With an eye on feeding a world population set to rise from seven billion to 9.5 billion by 2050 and predictions of the worsening impact from climate change, scientists in many parts of the world are working on pinpointing genes that could help crops cope with harsher weather or marginal soils.
In separate projects reported this year, scientists in Australia developed strains of wheat and rice resistant to salt, enabling the crops to be grown in saline soils damaged by excessive irrigation or tsunami waves.
Argentina is the world's second-biggest exporter of corn, the largest international supplier of soybean oil and soymeal, and the third biggest for soy seeds. But these crops are located in regions often hit by drought.
A lack of rain has hit Argentina hard during the Southern hemisphere summer, which is now coming to an end. The country's most severe drought in a century saw agricultural output drop some 37 percent in 2008-2009.
Once HAHB4 was artificially inserted in soy, wheat or corn, yields increased between 10 and 100 percent, depending on the crop's quality and local conditions.
"The tougher the environment, the more advantageous the transgenic plant," said Chan, who heads the Agrobiotechnology Institute at the National University of the Coast. She said the genetically modified crops also performed better in salty soil and, she suspected, in other arduous conditions.
The seeds do need some water, but only about 500 millimeters (20 inches) per year.
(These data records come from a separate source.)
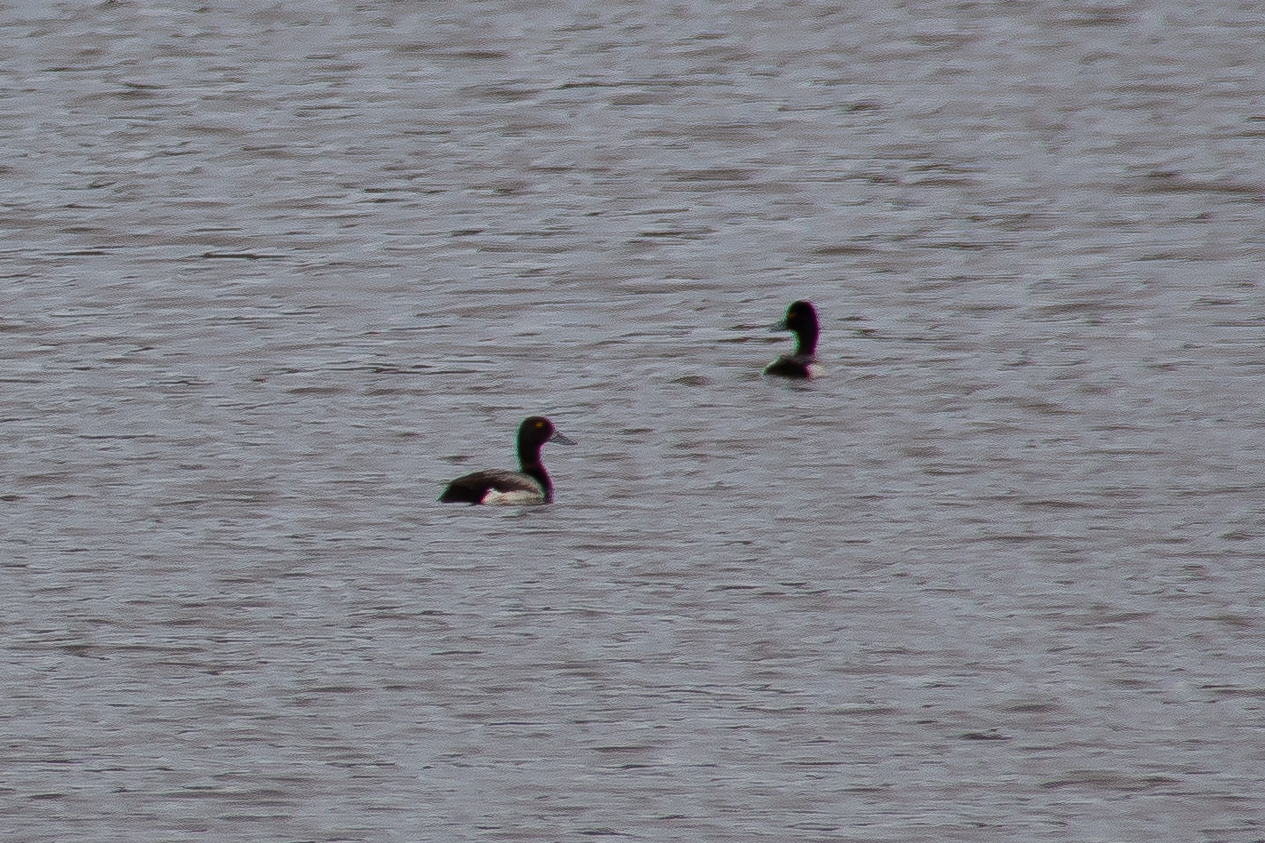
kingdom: Animalia
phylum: Chordata
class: Aves
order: Anseriformes
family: Anatidae
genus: Aythya
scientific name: Aythya affinis
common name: Lesser scaup
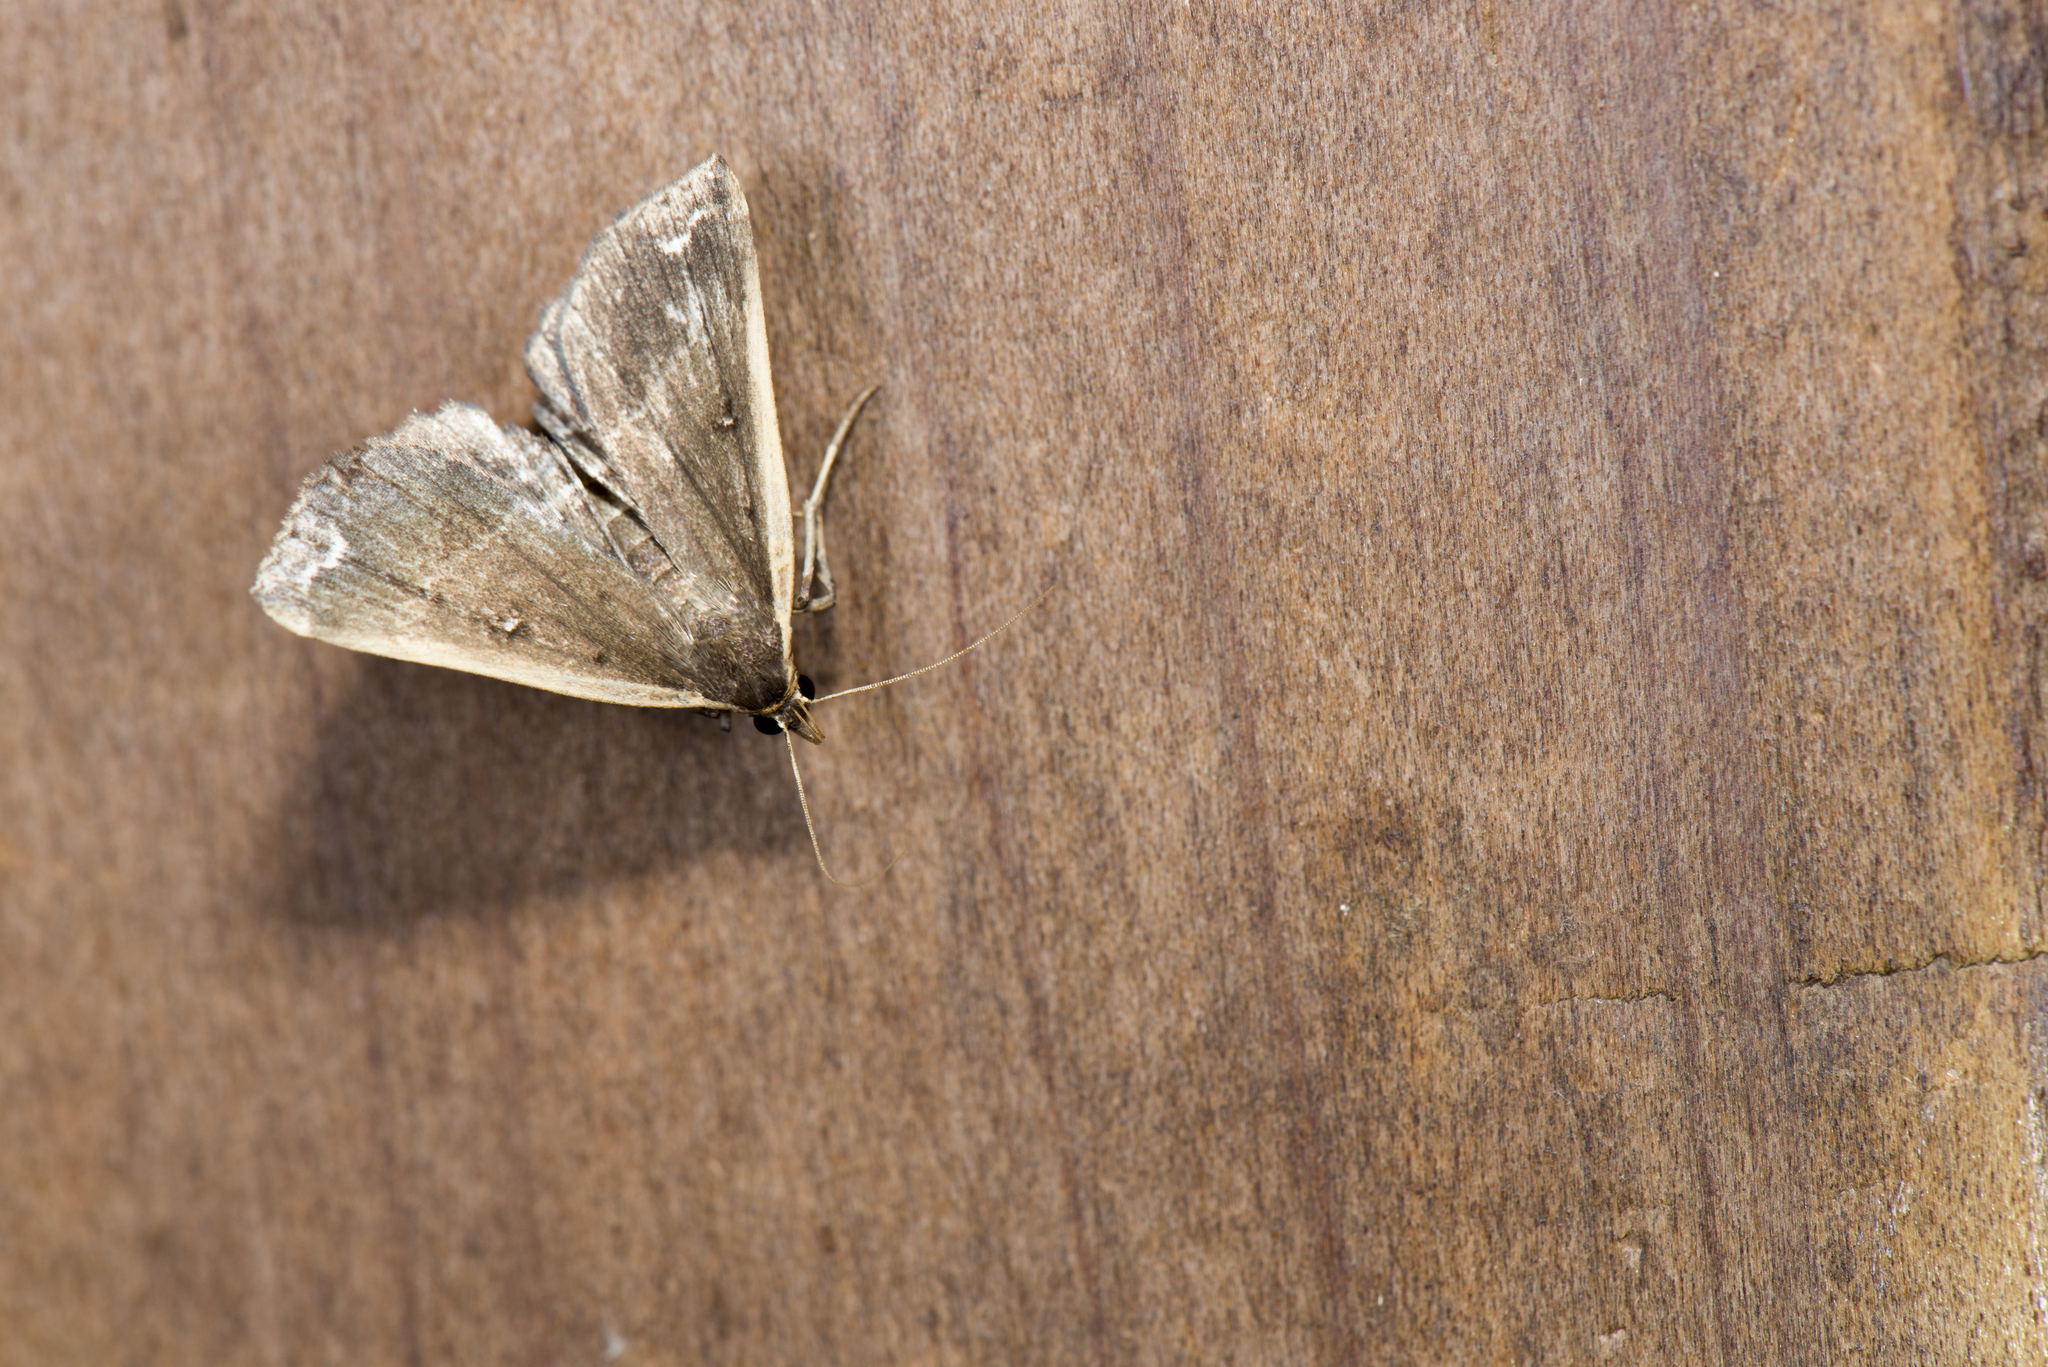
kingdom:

The most productive areas receive an average 950 millimeters (37 inches) of rain per year.
-- 'Revolutionary for agriculture' --
Bioceres formed a joint venture named Verdeca with the US-based agricultural technology company Arcadia Biosciences to invest as much as $30 million to further develop the technology.
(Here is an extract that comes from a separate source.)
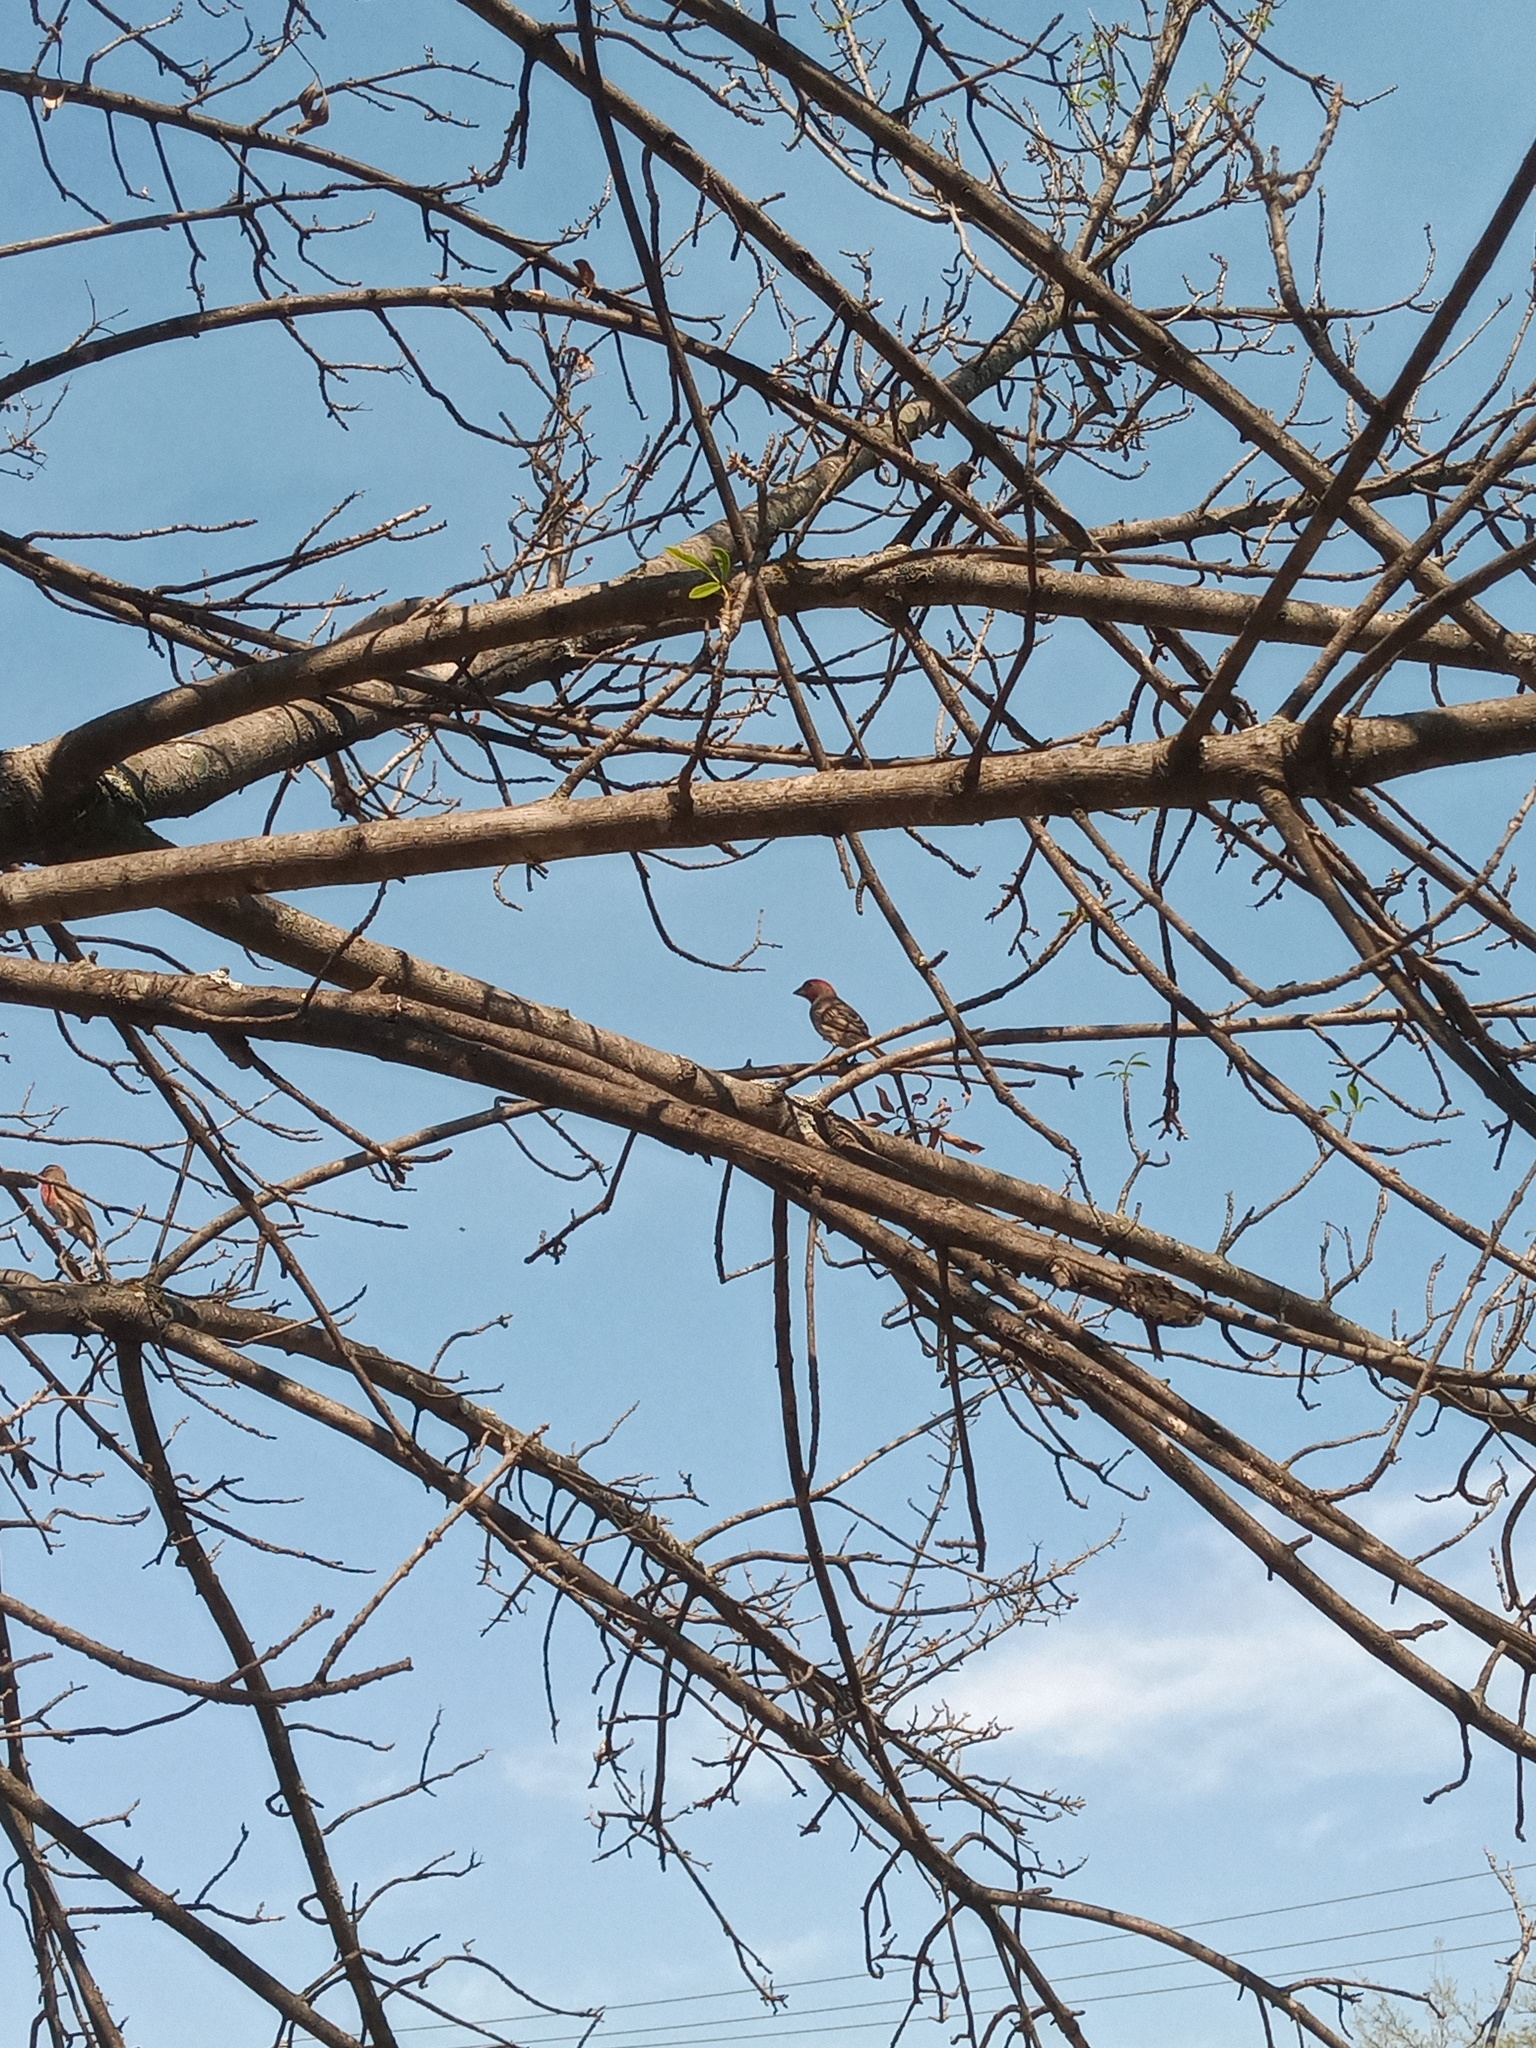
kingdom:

The deal, announced with great fanfare in February by President Cristina Kirchner, promises to increase productivity and profit in Argentina.
But the government has not yet licensed the seeds, setting a 2015 target date to do so.
Over the next three years, officials will first have to prove that the seeds are at least as nutritious as conventional ones, that they are neither toxic for animals or humans and that they do not have a negative impact on the environment and other crops.
"Biotechnology can provide answers, help produce more food, but hunger is solved by political decisions," said Chan, who studied at the Hebrew University of Jerusalem and lived in Israel during Argentina's 1976-1983 dictatorship.
"The idea is not to reduce the amount of arable land. Rather, (biotech advances) allow producers to have the same return using less land."
Her findings have encouraged farmers, but Greenpeace coordinator Hernan Giardini warmed that the transgenic seed could "spell the end of native forests in the Gran Chaco."
Genetically modified soy has also "exponentially increased the use of chemicals causing adverse effects to human health and the environment," he said.
Carlos Manessi, vice president of the center for environmental protection in Santa Fe, said soy crops can influence rural communities, where fewer and fewer people are living.
"Why? Because soy crops require very little labor, but also because of the huge amount of chemicals used, which forces people to leave," he said, pointing to a field once full of clementine trees and now covered with soy.
But Rural Society of Santa Fe president Hugo Iturraspe hailed the HAHB4 gene -- which boosts both drought resistance and resistance to saline soils -- as nothing short of "revolutionary for agriculture."
The 62-year-old farmer and former polo player, who owns 300 hectares (740 acres) planted with soybeans, hopes to make early purchases of the genetically modified soybeans.
Standing in the middle of a field about 80 kilometers (50 miles) outside Santa Fe, Iturraspe showed soybean plants hit hard by a drought in December and January.
"The drought has taken its toll on the size of the beans; they're smaller, and scrawnier, and overall lead to fewer kilos harvested. But if we use this new development, we would have far bigger beans like before, and that would of course hugely increase the value and our yield," he said.